┌─ Exercise input

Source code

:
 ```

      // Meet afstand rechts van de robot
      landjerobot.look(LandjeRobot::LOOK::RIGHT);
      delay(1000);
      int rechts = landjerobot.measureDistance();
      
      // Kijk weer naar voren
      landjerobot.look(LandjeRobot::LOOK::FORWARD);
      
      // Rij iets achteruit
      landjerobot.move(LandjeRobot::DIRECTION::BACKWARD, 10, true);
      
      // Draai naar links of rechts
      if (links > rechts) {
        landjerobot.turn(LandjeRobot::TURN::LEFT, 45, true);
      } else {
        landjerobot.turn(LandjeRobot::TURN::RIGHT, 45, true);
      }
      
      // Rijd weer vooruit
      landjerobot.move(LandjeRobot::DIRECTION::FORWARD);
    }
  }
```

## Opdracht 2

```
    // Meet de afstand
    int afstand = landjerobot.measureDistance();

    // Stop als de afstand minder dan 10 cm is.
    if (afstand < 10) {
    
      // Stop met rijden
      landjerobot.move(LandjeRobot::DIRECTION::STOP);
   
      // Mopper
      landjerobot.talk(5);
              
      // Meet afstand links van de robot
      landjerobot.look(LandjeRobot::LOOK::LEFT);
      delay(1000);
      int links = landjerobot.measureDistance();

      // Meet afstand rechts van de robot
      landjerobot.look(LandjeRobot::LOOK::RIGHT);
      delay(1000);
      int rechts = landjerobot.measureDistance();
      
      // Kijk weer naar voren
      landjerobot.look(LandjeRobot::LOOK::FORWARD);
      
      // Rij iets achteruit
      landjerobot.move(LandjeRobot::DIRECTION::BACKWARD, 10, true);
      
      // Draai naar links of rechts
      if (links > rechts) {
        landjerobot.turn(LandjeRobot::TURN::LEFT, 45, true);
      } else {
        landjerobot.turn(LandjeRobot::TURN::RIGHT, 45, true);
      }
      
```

└─
┌─ Exercise input

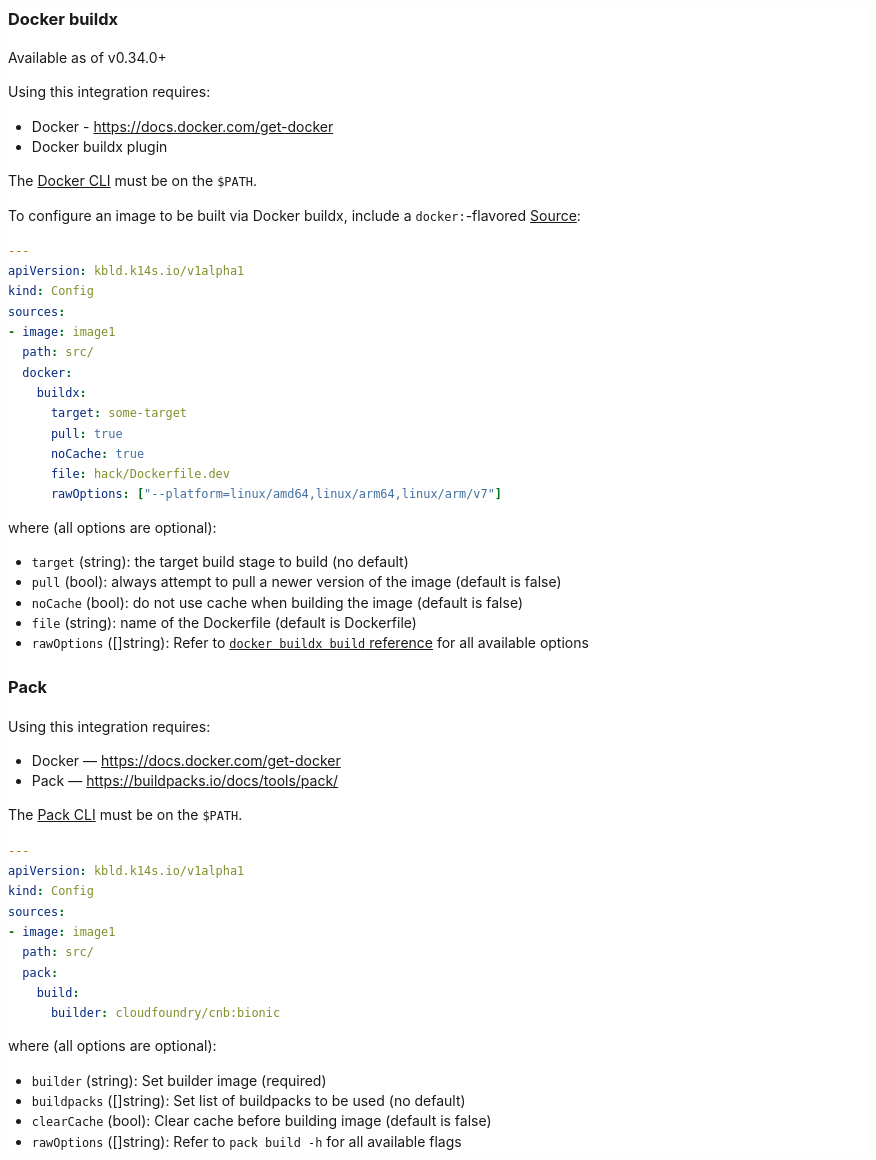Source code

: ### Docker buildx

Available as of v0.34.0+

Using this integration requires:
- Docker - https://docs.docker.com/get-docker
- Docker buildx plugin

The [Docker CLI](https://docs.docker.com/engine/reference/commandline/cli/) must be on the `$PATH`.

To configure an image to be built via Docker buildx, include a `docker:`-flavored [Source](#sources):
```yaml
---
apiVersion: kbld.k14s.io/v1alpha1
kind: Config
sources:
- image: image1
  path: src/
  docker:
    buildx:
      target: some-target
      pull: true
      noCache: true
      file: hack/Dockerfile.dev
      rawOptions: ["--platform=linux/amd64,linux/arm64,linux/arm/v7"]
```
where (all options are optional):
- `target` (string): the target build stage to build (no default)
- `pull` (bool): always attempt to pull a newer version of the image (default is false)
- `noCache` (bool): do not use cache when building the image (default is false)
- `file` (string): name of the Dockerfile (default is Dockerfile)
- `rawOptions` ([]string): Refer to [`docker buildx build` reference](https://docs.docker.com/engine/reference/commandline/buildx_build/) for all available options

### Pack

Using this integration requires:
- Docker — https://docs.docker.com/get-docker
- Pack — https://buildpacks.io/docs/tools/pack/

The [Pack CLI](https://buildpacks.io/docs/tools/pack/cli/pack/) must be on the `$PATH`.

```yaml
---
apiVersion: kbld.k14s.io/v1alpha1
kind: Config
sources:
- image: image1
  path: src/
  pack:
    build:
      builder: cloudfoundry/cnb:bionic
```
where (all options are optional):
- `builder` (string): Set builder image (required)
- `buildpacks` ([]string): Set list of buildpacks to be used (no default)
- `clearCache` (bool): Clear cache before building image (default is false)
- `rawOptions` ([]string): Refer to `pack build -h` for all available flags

└─

> Directions for this task
From the records above, copy out the line with "(default is Dockerfile)", the line with "all available flags", and every line between them, word for word.

> Your solution
- `file` (string): name of the Dockerfile (default is Dockerfile)
- `rawOptions` ([]string): Refer to [`docker buildx build` reference](https://docs.docker.com/engine/reference/commandline/buildx_build/) for all available options

### Pack

Using this integration requires:
- Docker — https://docs.docker.com/get-docker
- Pack — https://buildpacks.io/docs/tools/pack/

The [Pack CLI](https://buildpacks.io/docs/tools/pack/cli/pack/) must be on the `$PATH`.

```yaml
---
apiVersion: kbld.k14s.io/v1alpha1
kind: Config
sources:
- image: image1
  path: src/
  pack:
    build:
      builder: cloudfoundry/cnb:bionic
```
where (all options are optional):
- `builder` (string): Set builder image (required)
- `buildpacks` ([]string): Set list of buildpacks to be used (no default)
- `clearCache` (bool): Clear cache before building image (default is false)
- `rawOptions` ([]string): Refer to `pack build -h` for all available flags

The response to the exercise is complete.